Eigentlich geht es dem VfL Denklingen gut. Der Sportverein beheimatet insgesamt 915 Mitglieder und ist damit der viertgrößte Club im Landkreis. Auf dem Bankkonto hat der Verein für Leibesübungen außerdem derzeit knapp 73000 Euro auf der Haben-Seite. Doch der Schein trügt – im Innern brodelt es bei den Lechrainern.

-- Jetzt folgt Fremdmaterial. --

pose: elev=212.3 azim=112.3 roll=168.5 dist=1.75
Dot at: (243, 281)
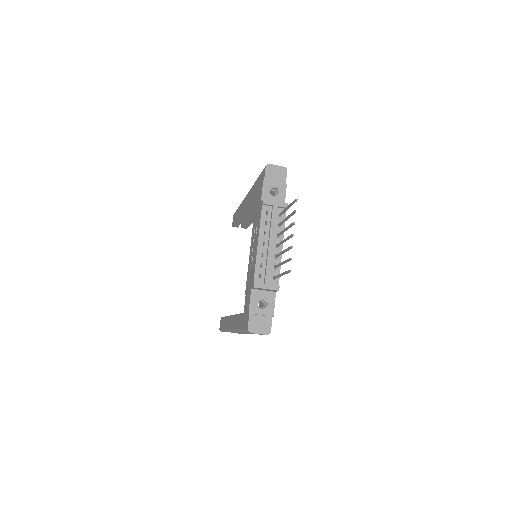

Der Grund ist der vom VfL geplante Neubau eines Sportheimes. Der Verein fühlt sich von der Gemeinde im Stich gelassen. Und das bekam Bürgermeisterin Viktoria Horber auf der Jahreshauptversammlung am letzten Samstag deutlich zu spüren. „Wir wurden nie von der Gemeinde gehört und durften unser Projekt nie vorstellen“, beklagte sich zum Beispiel der 1. Vorsitzende Heiko Gast. Schatzmeister Peter Gleich griff sogar noch zu einer drastischeren Wortwahl. „Zweimal wollten wir bei einem runden Tisch unsere Finanzierung vorstellen, zweimal wurden wir vertröstet. Ich fühle mich richtig verarscht“. Andere VfL-Mitglieder sprachen von einer Hinhalte-Taktik der Gemeinde, zumal der Wunsch für ein neues Sportheim zum ersten Mal bereits im April 2007 geäußert wurde. Tatsächlich läuft dem Verein die Zeit davon. Zwei Jahre soll das Anfang der 70er Jahre gebaute Gebäude noch nutzbar sein. Eine Sanierung kommt nicht mehr in Frage. Auf der anderen Seite kann der Sportclub den geplanten Neubau nicht alleine stemmen. Peter Gleich rechnete vor, dass ein Neubau rund 600000 Euro kostet. Zieht man nun alle Fördergelder ab, dann bleibt dem Verein eine Finanzierungslücke von 230000 Euro. Und diese Summe ist auch der Grund, warum die VfL-Mitglieder der Bürgermeisterin derzeit auch böse sind, denn die Gemeinde scheint nicht bereit den Sportlern auch nur einen Cent mehr zu geben. „Wir haben im Gemeinderat einstimmig Richtlinien für die Förderung von Vereinen verabschiedet“, erklärt Viktoria Horber. Demnach bekommt jeder das gleiche, und zwar 20 Prozent für die sportlich genutzten Flächen. Viel zu wenig findet etwa Helmut Maier, der die ersten Pläne entworfen hat. „Die Gemeinde muss sich ihrer sozialen Verantwortung bewusst werden, schließlich sind im Verein mehr als 300 Kinder.“ Gemeinderätin Gabriele Gayer hielt außerdem dagegen, dass für die Grundlage weiterer Entscheidung „ein konkreter Plan fehlt“. Den will der VfL Denklingen aber erst vorlegen, wenn die Finanzierung geklärt ist. Noch einmal reden Mehr als eine Stunde lang dauerte die Auseinandersetzung zwischen den Mitgliedern und den Gemeindevertretern. Zum Ende hin ließ wenigstens Regina Wölfl noch verlauten, dass „man noch einmal reden“ müsse und Änderungen an den Förderrichtlinien der Gemeinde möglich sein sollten – ein Versprechen, das sich Viktoria Horber nicht abringen ließ. Und Vorstand Heiko Gast erklärte, dass „wir uns nun wieder unsere Gedanken machen müssen“.